Sunday, October 2, 2011

a women's college

The idea of establishing a denominational college for young women in the Anglican Deanery of Bedford was first submitted to the Montreal's Synod in 1873. Following a contest between local municipalities, the overwhelmingly Anglo-Protestant rural village of Dunham won the honors, and six years later the Dunham Ladies' College opened. The total cost of construction was 11,000$. Annual cost for a boarder was 150$. In 1913 a gymnasium and infirmary were added and the college was renamed St. Helen's School.

This was a time when religion held a primary role in the construction of women's social identities: education being a means borrowed by the local and diocesan Anglican elite (lay and ecclesiastical) to promote the new spiritual mandate of the Church and a conservative vision of social organization. This elite male population intended the college to be an oasis of peace and of purity, the ideal place for young ladies to become gentlewomen. They planned the education of young ladies so as to ensure their becoming conveyances of the values necessary for the implementation of a spiritual Anglican society.

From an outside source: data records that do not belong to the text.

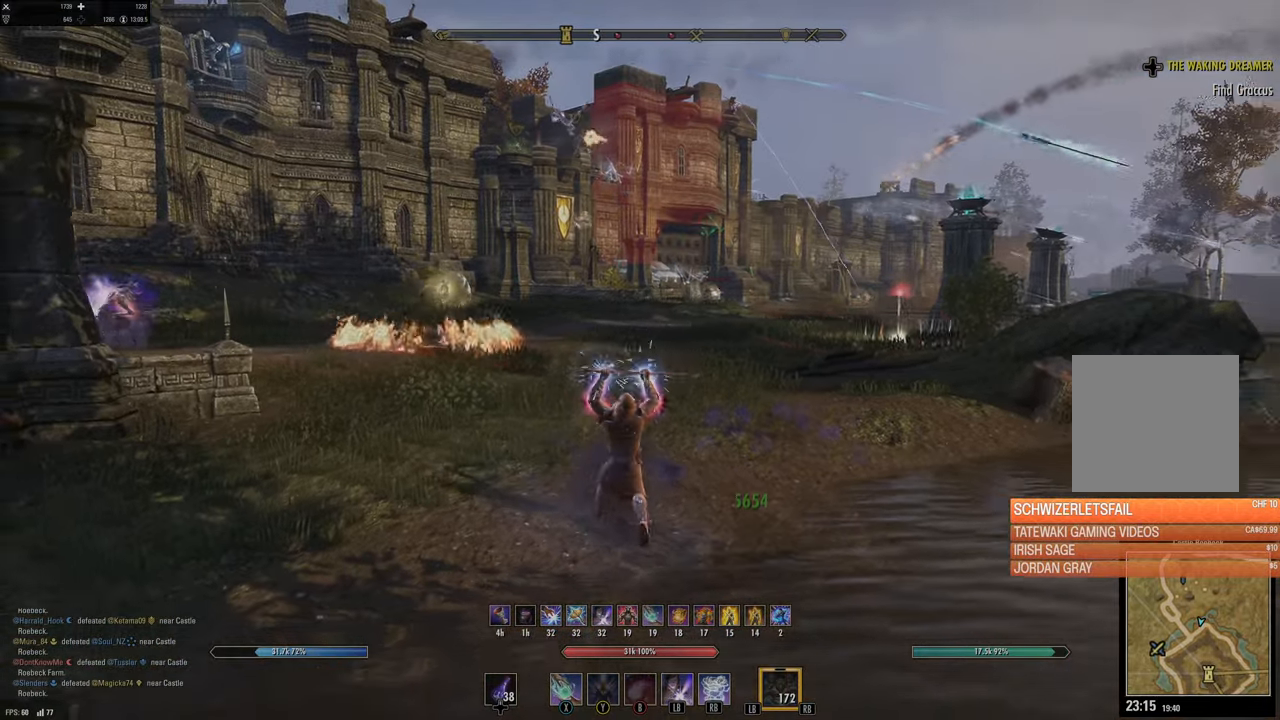
{"buttons": ["L3"], "left_stick": "up", "right_stick": "center", "events": [[83, "left_stick", "right"], [133, "right_stick", "center"], [200, "left_stick", "up"], [233, "right_stick", "up-left"], [400, "right_stick", "center"], [450, "L3", "down"]]}
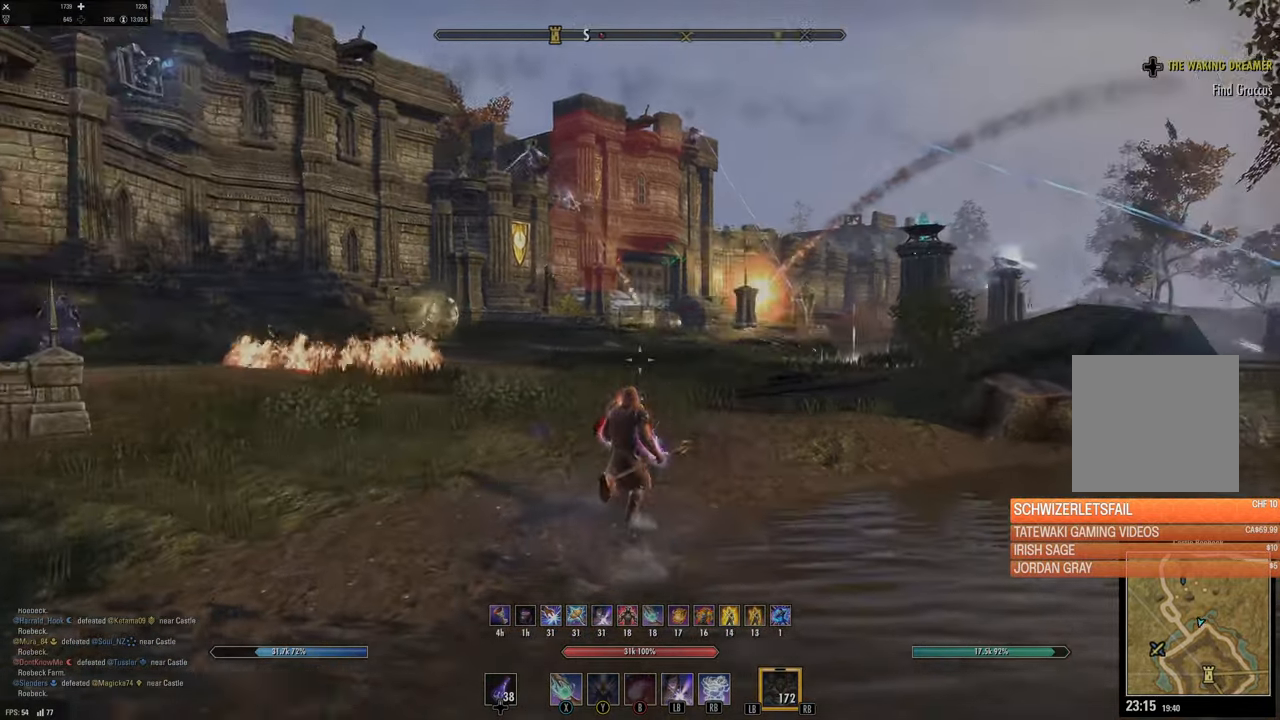
{"buttons": [], "left_stick": "up-right", "right_stick": "center", "events": [[66, "L3", "up"], [400, "left_stick", "up-right"]]}
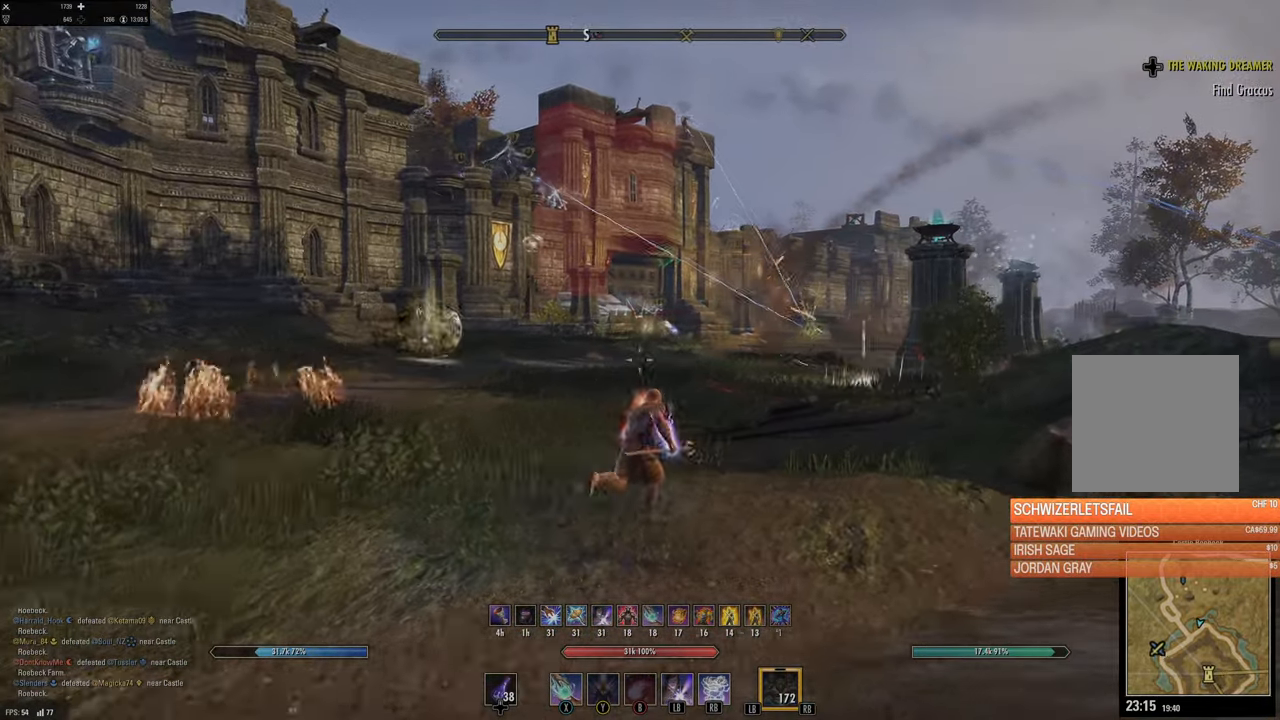
{"buttons": [], "left_stick": "right", "right_stick": "center", "events": [[250, "left_stick", "right"]]}
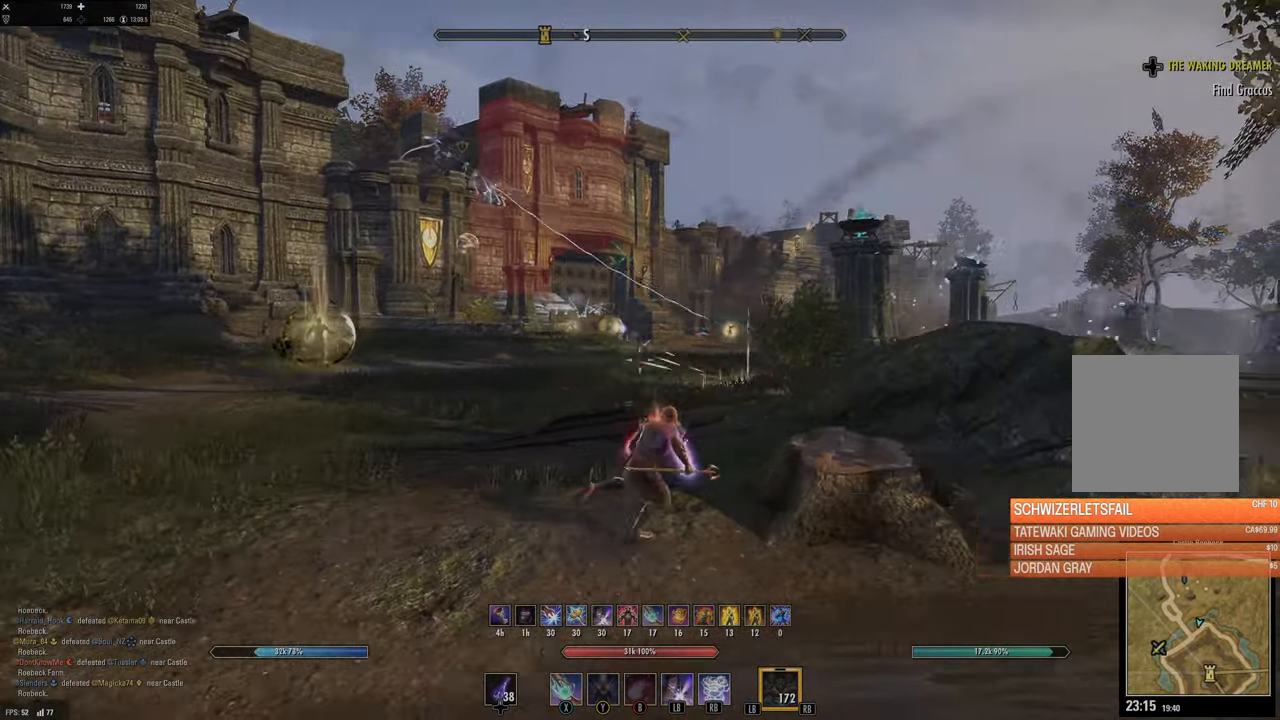
{"buttons": [], "left_stick": "right", "right_stick": "right", "events": [[16, "right_stick", "right"], [316, "right_stick", "center"], [433, "right_stick", "right"]]}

Under the supervision of Ms. Wade from 1911 - 1947, St. Helen's had an exceptional reputation. During the second world war many young English girls were sent to the school to ensure their safety. One of these women was Ms. Grace Elliot, mother of former Prime Minister of Canada Pierre Elliot Trudeau.

The school is now occupied by Youth With A Mission. When I walked by the other day I noticed a lot of mops laid out on the porch to dry.